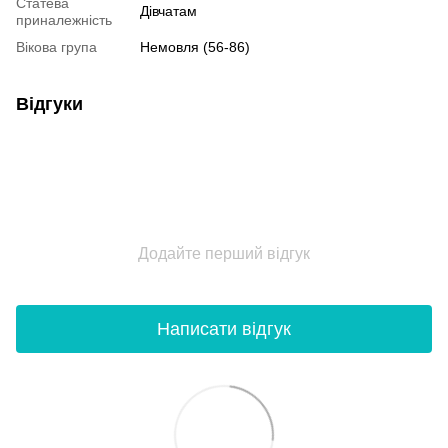
Статева
Дівчатам
приналежність
Вікова група
Немовля (56-86)
Відгуки
Додайте перший відгук
Написати відгук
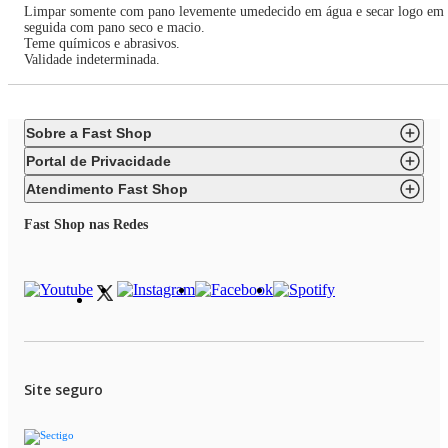
Limpar somente com pano levemente umedecido em água e secar logo em
seguida com pano seco e macio.
Teme químicos e abrasivos.
Validade indeterminada.
Sobre a Fast Shop
Portal de Privacidade
Atendimento Fast Shop
Fast Shop nas Redes
Site seguro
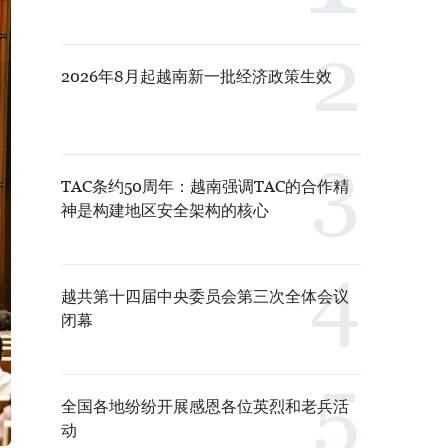
2026年8月起越南新一批经济政策生效
TAC条约50周年：越南强调TAC的合作精
神是构建地区安全架构的核心
越共第十四届中央委员会第三次全体会议
闭幕
全国各地纷纷开展感恩各位英烈和老兵活
动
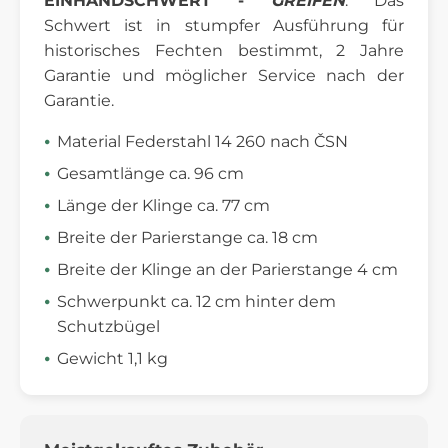
EINHANDSCHWERT -
GREIFEN
. Das
Schwert ist in stumpfer Ausführung für
historisches Fechten bestimmt, 2 Jahre
Garantie und möglicher Service nach der
Garantie.
Material Federstahl 14 260 nach ČSN
Gesamtlänge ca. 96 cm
Länge der Klinge ca. 77 cm
Breite der Parierstange ca. 18 cm
Breite der Klinge an der Parierstange 4 cm
Schwerpunkt ca. 12 cm hinter dem
Schutzbügel
Gewicht 1,1 kg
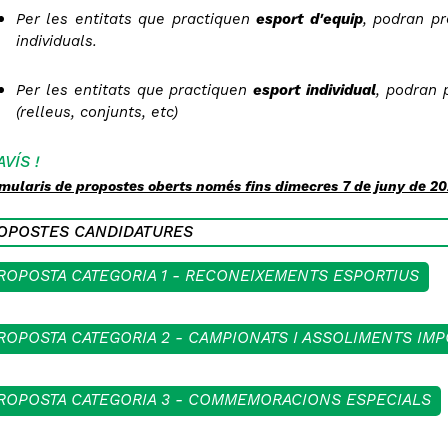
Per les entitats que practiquen
esport d'equip
, podran pr
individuals.
Per les entitats que practiquen
esport individual
, podran 
(relleus, conjunts, etc)
AVÍS !
mularis de propostes oberts només fins dimecres 7 de juny de 20
OPOSTES CANDIDATURES
ROPOSTA CATEGORIA 1 - RECONEIXEMENTS ESPORTIUS
ROPOSTA CATEGORIA 2 - CAMPIONATS I ASSOLIMENTS IM
ROPOSTA CATEGORIA 3 - COMMEMORACIONS ESPECIALS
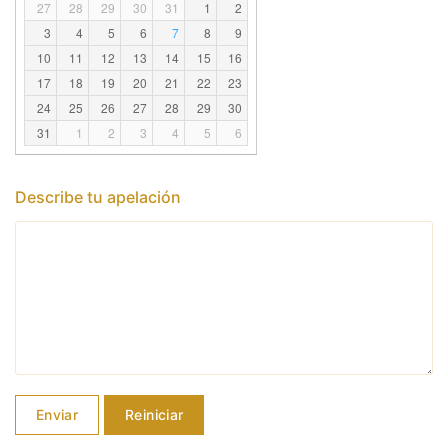
27
28
29
30
31
1
2
3
4
5
6
7
8
9
10
11
12
13
14
15
16
17
18
19
20
21
22
23
24
25
26
27
28
29
30
31
1
2
3
4
5
6
Describe tu apelación
Enviar
Reiniciar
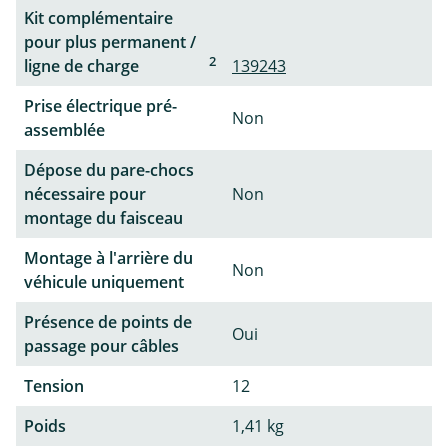
Kit complémentaire
pour plus permanent /
2
ligne de charge
139243
Prise électrique pré-
Non
assemblée
Dépose du pare-chocs
nécessaire pour
Non
montage du faisceau
Montage à l'arrière du
Non
véhicule uniquement
Présence de points de
Oui
passage pour câbles
Tension
12
Poids
1,41 kg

________________________

▶ _What you are asked to do_:
Can you rewrite all of the data above with each "Fast Shop" changed to "FastShop", keeping every other line and word the same and leaving the pictures out?

▶ _Response below_:
Статева
Дівчатам
приналежність
Вікова група
Немовля (56-86)
Відгуки
Додайте перший відгук
Написати відгук
Limpar somente com pano levemente umedecido em água e secar logo em
seguida com pano seco e macio.
Teme químicos e abrasivos.
Validade indeterminada.
Sobre a FastShop
Portal de Privacidade
Atendimento FastShop
FastShop nas Redes
Site seguro
2026年8月起越南新一批经济政策生效
TAC条约50周年：越南强调TAC的合作精
神是构建地区安全架构的核心
越共第十四届中央委员会第三次全体会议
闭幕
全国各地纷纷开展感恩各位英烈和老兵活
动
EINHANDSCHWERT -
GREIFEN
. Das
Schwert ist in stumpfer Ausführung für
historisches Fechten bestimmt, 2 Jahre
Garantie und möglicher Service nach der
Garantie.
Material Federstahl 14 260 nach ČSN
Gesamtlänge ca. 96 cm
Länge der Klinge ca. 77 cm
Breite der Parierstange ca. 18 cm
Breite der Klinge an der Parierstange 4 cm
Schwerpunkt ca. 12 cm hinter dem
Schutzbügel
Gewicht 1,1 kg
Per les entitats que practiquen
esport d'equip
, podran pr
individuals.
Per les entitats que practiquen
esport individual
, podran 
(relleus, conjunts, etc)
AVÍS !
mularis de propostes oberts només fins dimecres 7 de juny de 20
OPOSTES CANDIDATURES
ROPOSTA CATEGORIA 1 - RECONEIXEMENTS ESPORTIUS
ROPOSTA CATEGORIA 2 - CAMPIONATS I ASSOLIMENTS IM
ROPOSTA CATEGORIA 3 - COMMEMORACIONS ESPECIALS
27
28
29
30
31
1
2
3
4
5
6
7
8
9
10
11
12
13
14
15
16
17
18
19
20
21
22
23
24
25
26
27
28
29
30
31
1
2
3
4
5
6
Describe tu apelación
Enviar
Reiniciar
Kit complémentaire
pour plus permanent /
2
ligne de charge
139243
Prise électrique pré-
Non
assemblée
Dépose du pare-chocs
nécessaire pour
Non
montage du faisceau
Montage à l'arrière du
Non
véhicule uniquement
Présence de points de
Oui
passage pour câbles
Tension
12
Poids
1,41 kg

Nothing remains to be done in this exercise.